Task item
Starting at the first line, copy the data below through to the end, exactly.
** Exercise data follows **
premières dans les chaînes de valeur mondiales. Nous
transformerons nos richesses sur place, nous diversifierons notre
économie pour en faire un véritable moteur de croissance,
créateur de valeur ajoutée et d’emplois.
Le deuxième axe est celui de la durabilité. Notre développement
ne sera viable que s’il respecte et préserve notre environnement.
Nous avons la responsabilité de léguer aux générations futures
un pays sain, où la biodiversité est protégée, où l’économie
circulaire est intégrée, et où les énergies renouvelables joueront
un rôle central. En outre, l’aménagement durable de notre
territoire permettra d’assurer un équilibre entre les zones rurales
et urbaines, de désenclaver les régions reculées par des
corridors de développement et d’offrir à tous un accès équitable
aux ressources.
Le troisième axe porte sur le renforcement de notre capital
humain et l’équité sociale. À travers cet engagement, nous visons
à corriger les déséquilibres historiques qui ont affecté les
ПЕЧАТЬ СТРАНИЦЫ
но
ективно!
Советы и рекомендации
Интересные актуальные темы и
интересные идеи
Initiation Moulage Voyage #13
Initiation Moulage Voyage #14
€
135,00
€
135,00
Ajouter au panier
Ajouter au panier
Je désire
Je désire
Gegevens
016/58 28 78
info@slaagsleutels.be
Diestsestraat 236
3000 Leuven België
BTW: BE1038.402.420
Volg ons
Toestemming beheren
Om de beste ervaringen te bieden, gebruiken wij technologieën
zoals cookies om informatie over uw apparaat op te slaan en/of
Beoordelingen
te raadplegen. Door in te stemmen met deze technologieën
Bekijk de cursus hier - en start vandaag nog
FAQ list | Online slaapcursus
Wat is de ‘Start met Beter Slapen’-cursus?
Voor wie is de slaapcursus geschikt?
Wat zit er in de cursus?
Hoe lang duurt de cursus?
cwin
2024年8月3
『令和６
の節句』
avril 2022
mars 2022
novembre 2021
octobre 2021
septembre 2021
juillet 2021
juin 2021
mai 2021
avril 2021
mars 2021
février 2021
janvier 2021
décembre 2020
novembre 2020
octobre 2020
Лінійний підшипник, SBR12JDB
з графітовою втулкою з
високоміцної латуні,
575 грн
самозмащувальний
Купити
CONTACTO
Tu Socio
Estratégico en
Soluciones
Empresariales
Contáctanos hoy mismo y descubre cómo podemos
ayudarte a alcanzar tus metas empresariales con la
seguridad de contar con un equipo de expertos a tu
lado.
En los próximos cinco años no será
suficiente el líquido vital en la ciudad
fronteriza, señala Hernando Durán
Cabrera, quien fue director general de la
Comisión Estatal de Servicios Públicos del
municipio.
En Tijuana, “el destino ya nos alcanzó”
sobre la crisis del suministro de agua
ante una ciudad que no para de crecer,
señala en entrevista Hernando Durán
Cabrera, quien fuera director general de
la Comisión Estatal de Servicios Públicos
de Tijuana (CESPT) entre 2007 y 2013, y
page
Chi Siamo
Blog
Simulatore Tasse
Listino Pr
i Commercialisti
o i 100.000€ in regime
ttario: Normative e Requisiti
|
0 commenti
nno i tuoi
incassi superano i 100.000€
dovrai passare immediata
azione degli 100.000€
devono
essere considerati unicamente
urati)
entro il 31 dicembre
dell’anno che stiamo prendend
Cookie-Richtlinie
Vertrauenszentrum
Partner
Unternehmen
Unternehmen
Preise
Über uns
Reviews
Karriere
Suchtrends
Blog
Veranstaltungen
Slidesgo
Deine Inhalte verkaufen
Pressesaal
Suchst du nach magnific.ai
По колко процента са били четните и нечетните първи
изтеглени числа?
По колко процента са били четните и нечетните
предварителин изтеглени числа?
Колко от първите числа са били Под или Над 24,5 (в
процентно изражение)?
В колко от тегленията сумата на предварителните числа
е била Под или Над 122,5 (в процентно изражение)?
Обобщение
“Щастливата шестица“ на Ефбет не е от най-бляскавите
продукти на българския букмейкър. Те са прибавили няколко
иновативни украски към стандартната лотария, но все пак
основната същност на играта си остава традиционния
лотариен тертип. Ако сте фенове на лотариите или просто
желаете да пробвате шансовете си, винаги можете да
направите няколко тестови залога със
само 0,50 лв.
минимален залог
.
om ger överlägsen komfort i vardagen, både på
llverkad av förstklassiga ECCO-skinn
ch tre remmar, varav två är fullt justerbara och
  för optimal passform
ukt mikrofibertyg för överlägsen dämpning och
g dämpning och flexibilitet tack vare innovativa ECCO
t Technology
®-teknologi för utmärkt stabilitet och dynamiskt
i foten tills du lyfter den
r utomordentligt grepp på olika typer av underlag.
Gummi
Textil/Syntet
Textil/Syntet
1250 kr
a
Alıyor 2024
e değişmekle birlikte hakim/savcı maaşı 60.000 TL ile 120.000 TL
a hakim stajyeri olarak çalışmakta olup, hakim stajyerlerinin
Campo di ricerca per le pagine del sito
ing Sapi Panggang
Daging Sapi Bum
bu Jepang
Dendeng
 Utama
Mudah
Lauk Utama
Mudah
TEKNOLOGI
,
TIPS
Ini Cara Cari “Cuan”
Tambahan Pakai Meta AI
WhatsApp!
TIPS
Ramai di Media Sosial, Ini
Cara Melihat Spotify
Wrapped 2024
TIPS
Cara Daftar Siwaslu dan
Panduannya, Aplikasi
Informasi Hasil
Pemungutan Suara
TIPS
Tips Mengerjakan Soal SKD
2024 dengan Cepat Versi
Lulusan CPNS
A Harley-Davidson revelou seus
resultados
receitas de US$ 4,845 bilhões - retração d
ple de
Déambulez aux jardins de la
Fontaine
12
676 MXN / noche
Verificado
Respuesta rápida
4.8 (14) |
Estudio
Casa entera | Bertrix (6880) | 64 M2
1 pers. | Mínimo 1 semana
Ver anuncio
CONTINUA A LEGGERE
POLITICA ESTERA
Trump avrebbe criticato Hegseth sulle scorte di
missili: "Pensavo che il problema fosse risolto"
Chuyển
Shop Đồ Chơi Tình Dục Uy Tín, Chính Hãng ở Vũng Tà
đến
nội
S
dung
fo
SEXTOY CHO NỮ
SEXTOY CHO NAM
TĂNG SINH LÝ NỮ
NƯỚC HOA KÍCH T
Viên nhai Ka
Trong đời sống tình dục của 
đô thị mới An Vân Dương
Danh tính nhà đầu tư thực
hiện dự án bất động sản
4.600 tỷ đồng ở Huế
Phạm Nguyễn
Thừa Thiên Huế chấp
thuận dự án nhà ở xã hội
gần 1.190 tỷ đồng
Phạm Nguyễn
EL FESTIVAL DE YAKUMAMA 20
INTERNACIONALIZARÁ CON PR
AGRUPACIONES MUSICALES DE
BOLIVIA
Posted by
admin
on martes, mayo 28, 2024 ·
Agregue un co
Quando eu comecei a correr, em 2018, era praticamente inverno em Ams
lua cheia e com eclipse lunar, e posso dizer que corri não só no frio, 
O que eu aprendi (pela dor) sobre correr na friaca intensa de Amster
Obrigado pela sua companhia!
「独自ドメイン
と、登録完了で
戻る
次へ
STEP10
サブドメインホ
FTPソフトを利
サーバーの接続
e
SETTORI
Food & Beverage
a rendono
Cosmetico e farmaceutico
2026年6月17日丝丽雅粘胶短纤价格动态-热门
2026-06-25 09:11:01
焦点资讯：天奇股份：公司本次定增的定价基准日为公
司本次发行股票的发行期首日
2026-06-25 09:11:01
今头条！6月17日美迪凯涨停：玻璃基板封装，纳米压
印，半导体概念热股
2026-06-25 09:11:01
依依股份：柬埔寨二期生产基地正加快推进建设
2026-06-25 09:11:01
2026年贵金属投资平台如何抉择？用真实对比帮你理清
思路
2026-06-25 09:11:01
** End of Exercise data **
Result for this exercise
premières dans les chaînes de valeur mondiales. Nous
transformerons nos richesses sur place, nous diversifierons notre
économie pour en faire un véritable moteur de croissance,
créateur de valeur ajoutée et d’emplois.
Le deuxième axe est celui de la durabilité. Notre développement
ne sera viable que s’il respecte et préserve notre environnement.
Nous avons la responsabilité de léguer aux générations futures
un pays sain, où la biodiversité est protégée, où l’économie
circulaire est intégrée, et où les énergies renouvelables joueront
un rôle central. En outre, l’aménagement durable de notre
territoire permettra d’assurer un équilibre entre les zones rurales
et urbaines, de désenclaver les régions reculées par des
corridors de développement et d’offrir à tous un accès équitable
aux ressources.
Le troisième axe porte sur le renforcement de notre capital
humain et l’équité sociale. À travers cet engagement, nous visons
à corriger les déséquilibres historiques qui ont affecté les
ПЕЧАТЬ СТРАНИЦЫ
но
ективно!
Советы и рекомендации
Интересные актуальные темы и
интересные идеи
Initiation Moulage Voyage #13
Initiation Moulage Voyage #14
€
135,00
€
135,00
Ajouter au panier
Ajouter au panier
Je désire
Je désire
Gegevens
016/58 28 78
info@slaagsleutels.be
Diestsestraat 236
3000 Leuven België
BTW: BE1038.402.420
Volg ons
Toestemming beheren
Om de beste ervaringen te bieden, gebruiken wij technologieën
zoals cookies om informatie over uw apparaat op te slaan en/of
Beoordelingen
te raadplegen. Door in te stemmen met deze technologieën
Bekijk de cursus hier - en start vandaag nog
FAQ list | Online slaapcursus
Wat is de ‘Start met Beter Slapen’-cursus?
Voor wie is de slaapcursus geschikt?
Wat zit er in de cursus?
Hoe lang duurt de cursus?
cwin
2024年8月3
『令和６
の節句』
avril 2022
mars 2022
novembre 2021
octobre 2021
septembre 2021
juillet 2021
juin 2021
mai 2021
avril 2021
mars 2021
février 2021
janvier 2021
décembre 2020
novembre 2020
octobre 2020
Лінійний підшипник, SBR12JDB
з графітовою втулкою з
високоміцної латуні,
575 грн
самозмащувальний
Купити
CONTACTO
Tu Socio
Estratégico en
Soluciones
Empresariales
Contáctanos hoy mismo y descubre cómo podemos
ayudarte a alcanzar tus metas empresariales con la
seguridad de contar con un equipo de expertos a tu
lado.
En los próximos cinco años no será
suficiente el líquido vital en la ciudad
fronteriza, señala Hernando Durán
Cabrera, quien fue director general de la
Comisión Estatal de Servicios Públicos del
municipio.
En Tijuana, “el destino ya nos alcanzó”
sobre la crisis del suministro de agua
ante una ciudad que no para de crecer,
señala en entrevista Hernando Durán
Cabrera, quien fuera director general de
la Comisión Estatal de Servicios Públicos
de Tijuana (CESPT) entre 2007 y 2013, y
page
Chi Siamo
Blog
Simulatore Tasse
Listino Pr
i Commercialisti
o i 100.000€ in regime
ttario: Normative e Requisiti
|
0 commenti
nno i tuoi
incassi superano i 100.000€
dovrai passare immediata
azione degli 100.000€
devono
essere considerati unicamente
urati)
entro il 31 dicembre
dell’anno che stiamo prendend
Cookie-Richtlinie
Vertrauenszentrum
Partner
Unternehmen
Unternehmen
Preise
Über uns
Reviews
Karriere
Suchtrends
Blog
Veranstaltungen
Slidesgo
Deine Inhalte verkaufen
Pressesaal
Suchst du nach magnific.ai
По колко процента са били четните и нечетните първи
изтеглени числа?
По колко процента са били четните и нечетните
предварителин изтеглени числа?
Колко от първите числа са били Под или Над 24,5 (в
процентно изражение)?
В колко от тегленията сумата на предварителните числа
е била Под или Над 122,5 (в процентно изражение)?
Обобщение
“Щастливата шестица“ на Ефбет не е от най-бляскавите
продукти на българския букмейкър. Те са прибавили няколко
иновативни украски към стандартната лотария, но все пак
основната същност на играта си остава традиционния
лотариен тертип. Ако сте фенове на лотариите или просто
желаете да пробвате шансовете си, винаги можете да
направите няколко тестови залога със
само 0,50 лв.
минимален залог
.
om ger överlägsen komfort i vardagen, både på
llverkad av förstklassiga ECCO-skinn
ch tre remmar, varav två är fullt justerbara och
  för optimal passform
ukt mikrofibertyg för överlägsen dämpning och
g dämpning och flexibilitet tack vare innovativa ECCO
t Technology
®-teknologi för utmärkt stabilitet och dynamiskt
i foten tills du lyfter den
r utomordentligt grepp på olika typer av underlag.
Gummi
Textil/Syntet
Textil/Syntet
1250 kr
a
Alıyor 2024
e değişmekle birlikte hakim/savcı maaşı 60.000 TL ile 120.000 TL
a hakim stajyeri olarak çalışmakta olup, hakim stajyerlerinin
Campo di ricerca per le pagine del sito
ing Sapi Panggang
Daging Sapi Bum
bu Jepang
Dendeng
 Utama
Mudah
Lauk Utama
Mudah
TEKNOLOGI
,
TIPS
Ini Cara Cari “Cuan”
Tambahan Pakai Meta AI
WhatsApp!
TIPS
Ramai di Media Sosial, Ini
Cara Melihat Spotify
Wrapped 2024
TIPS
Cara Daftar Siwaslu dan
Panduannya, Aplikasi
Informasi Hasil
Pemungutan Suara
TIPS
Tips Mengerjakan Soal SKD
2024 dengan Cepat Versi
Lulusan CPNS
A Harley-Davidson revelou seus
resultados
receitas de US$ 4,845 bilhões - retração d
ple de
Déambulez aux jardins de la
Fontaine
12
676 MXN / noche
Verificado
Respuesta rápida
4.8 (14) |
Estudio
Casa entera | Bertrix (6880) | 64 M2
1 pers. | Mínimo 1 semana
Ver anuncio
CONTINUA A LEGGERE
POLITICA ESTERA
Trump avrebbe criticato Hegseth sulle scorte di
missili: "Pensavo che il problema fosse risolto"
Chuyển
Shop Đồ Chơi Tình Dục Uy Tín, Chính Hãng ở Vũng Tà
đến
nội
S
dung
fo
SEXTOY CHO NỮ
SEXTOY CHO NAM
TĂNG SINH LÝ NỮ
NƯỚC HOA KÍCH T
Viên nhai Ka
Trong đời sống tình dục của 
đô thị mới An Vân Dương
Danh tính nhà đầu tư thực
hiện dự án bất động sản
4.600 tỷ đồng ở Huế
Phạm Nguyễn
Thừa Thiên Huế chấp
thuận dự án nhà ở xã hội
gần 1.190 tỷ đồng
Phạm Nguyễn
EL FESTIVAL DE YAKUMAMA 20
INTERNACIONALIZARÁ CON PR
AGRUPACIONES MUSICALES DE
BOLIVIA
Posted by
admin
on martes, mayo 28, 2024 ·
Agregue un co
Quando eu comecei a correr, em 2018, era praticamente inverno em Ams
lua cheia e com eclipse lunar, e posso dizer que corri não só no frio, 
O que eu aprendi (pela dor) sobre correr na friaca intensa de Amster
Obrigado pela sua companhia!
「独自ドメイン
と、登録完了で
戻る
次へ
STEP10
サブドメインホ
FTPソフトを利
サーバーの接続
e
SETTORI
Food & Beverage
a rendono
Cosmetico e farmaceutico
2026年6月17日丝丽雅粘胶短纤价格动态-热门
2026-06-25 09:11:01
焦点资讯：天奇股份：公司本次定增的定价基准日为公
司本次发行股票的发行期首日
2026-06-25 09:11:01
今头条！6月17日美迪凯涨停：玻璃基板封装，纳米压
印，半导体概念热股
2026-06-25 09:11:01
依依股份：柬埔寨二期生产基地正加快推进建设
2026-06-25 09:11:01
2026年贵金属投资平台如何抉择？用真实对比帮你理清
思路
2026-06-25 09:11:01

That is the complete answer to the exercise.